[WHAT YOU WILL DO]: Return every line below as is, leaving out the pictures.

----- TASK INPUTS

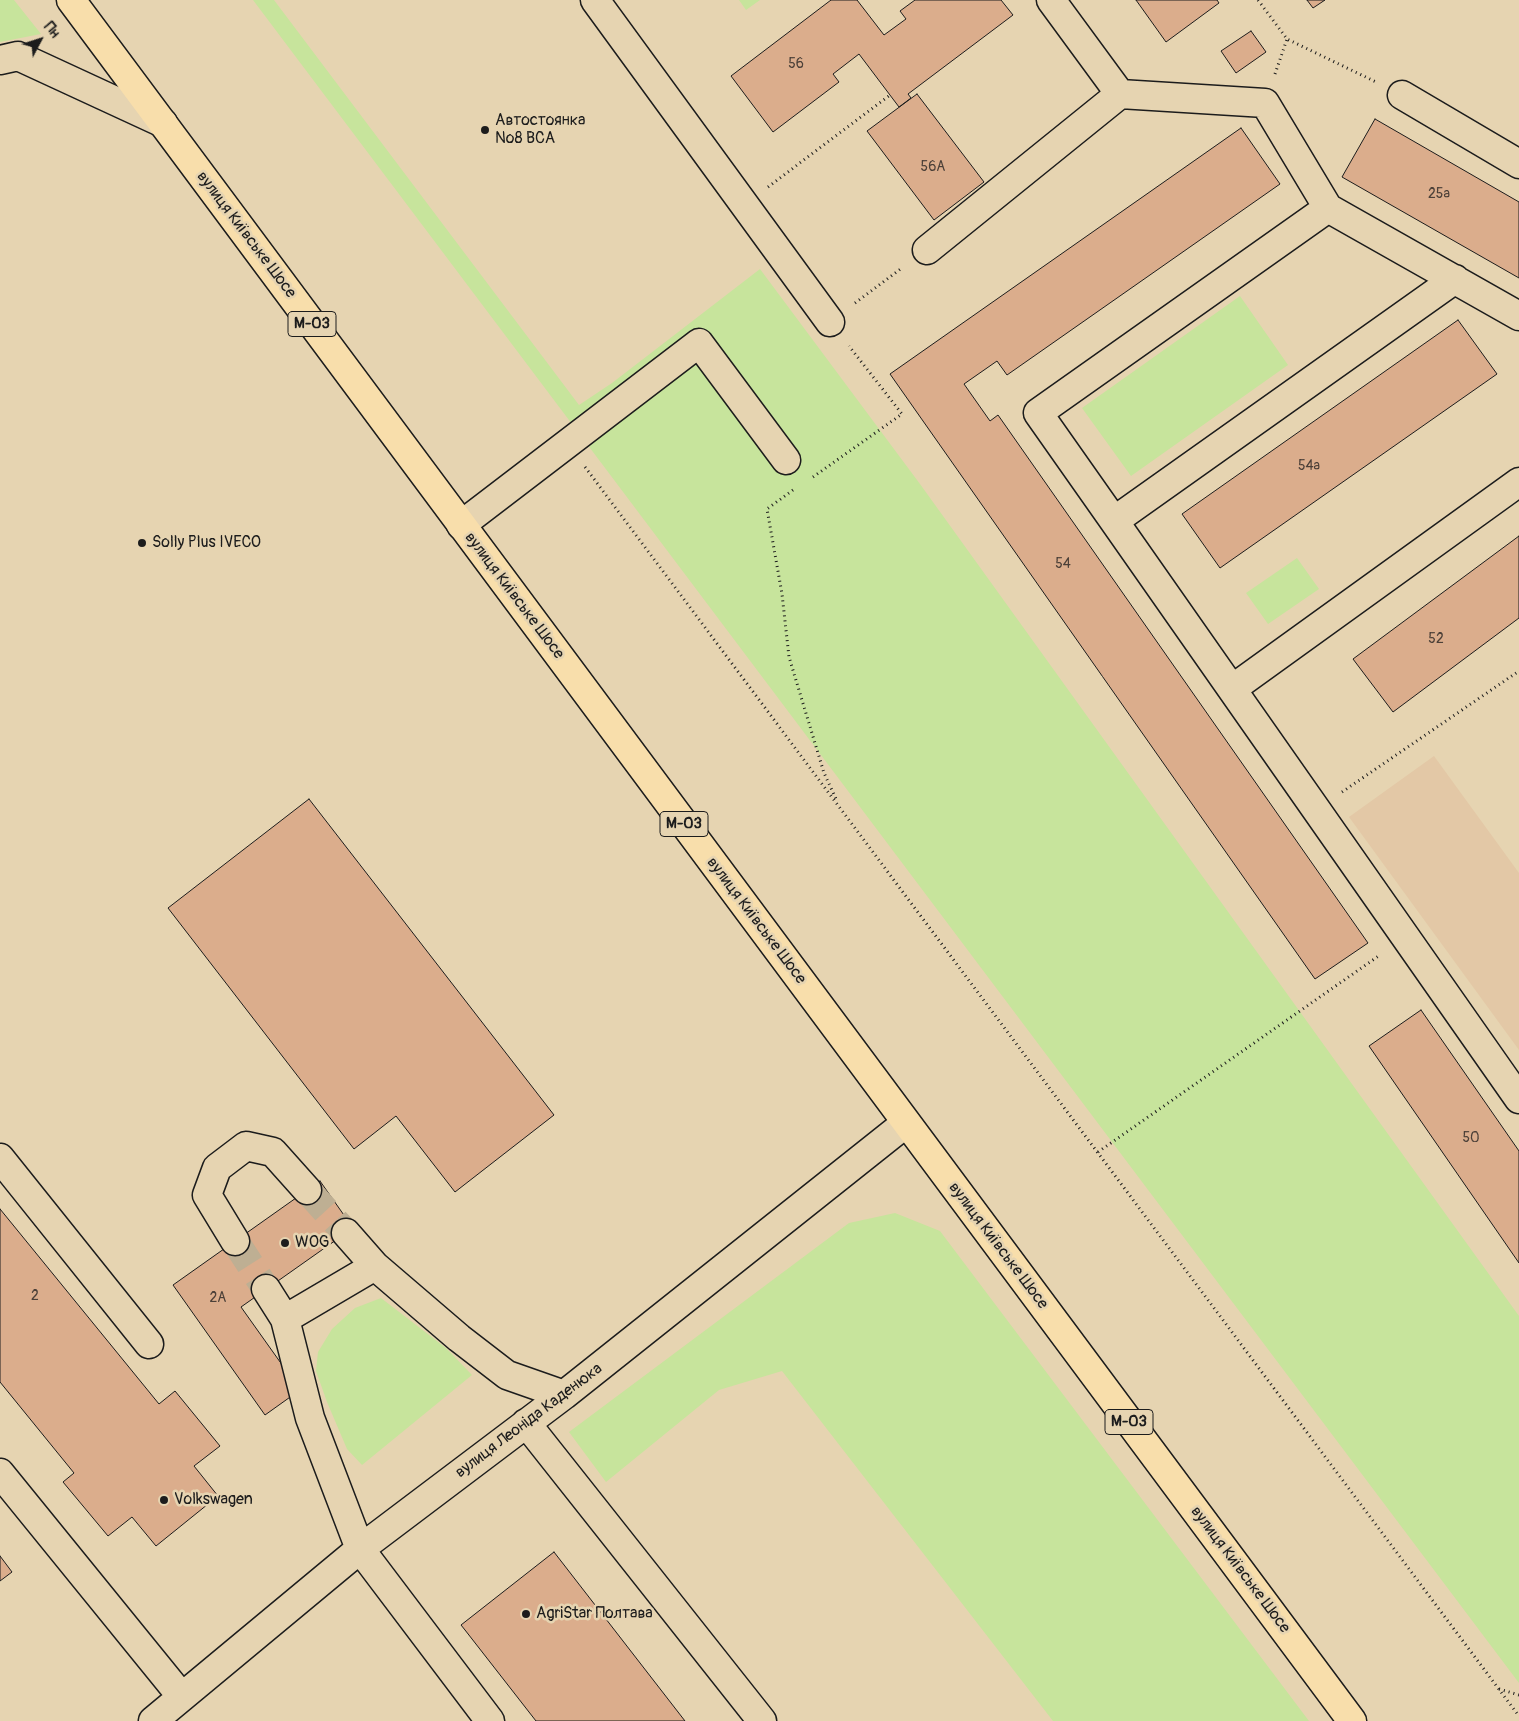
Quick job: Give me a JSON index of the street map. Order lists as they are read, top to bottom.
{
  "streets": {
    "highway": ["вулиця Київське Шосе", "М-03"],
    "street": ["вулиця Леоніда Каденюка"]
  },
  "crossings": [
    ["вулиця Київське Шосе", "вулиця Леоніда Каденюка"]
  ],
  "places": [
    "Автостоянка №8 ВСА",
    "Solly Plus IVECO",
    "WOG",
    "Volkswagen",
    "AgriStar Полтава"
  ],
  "house_numbers": [
    "56",
    "56А",
    "25а",
    "54а",
    "54",
    "52",
    "50",
    "2",
    "2А"
  ],
  "north": "top right"
}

----------

[RESULT OF THE TASK]:
Quick job: Give me a JSON index of the street map. Order lists as they are read, top to bottom.
{
  "streets": {
    "highway": ["вулиця Київське Шосе", "М-03"],
    "street": ["вулиця Леоніда Каденюка"]
  },
  "crossings": [
    ["вулиця Київське Шосе", "вулиця Леоніда Каденюка"]
  ],
  "places": [
    "Автостоянка №8 ВСА",
    "Solly Plus IVECO",
    "WOG",
    "Volkswagen",
    "AgriStar Полтава"
  ],
  "house_numbers": [
    "56",
    "56А",
    "25а",
    "54а",
    "54",
    "52",
    "50",
    "2",
    "2А"
  ],
  "north": "top right"
}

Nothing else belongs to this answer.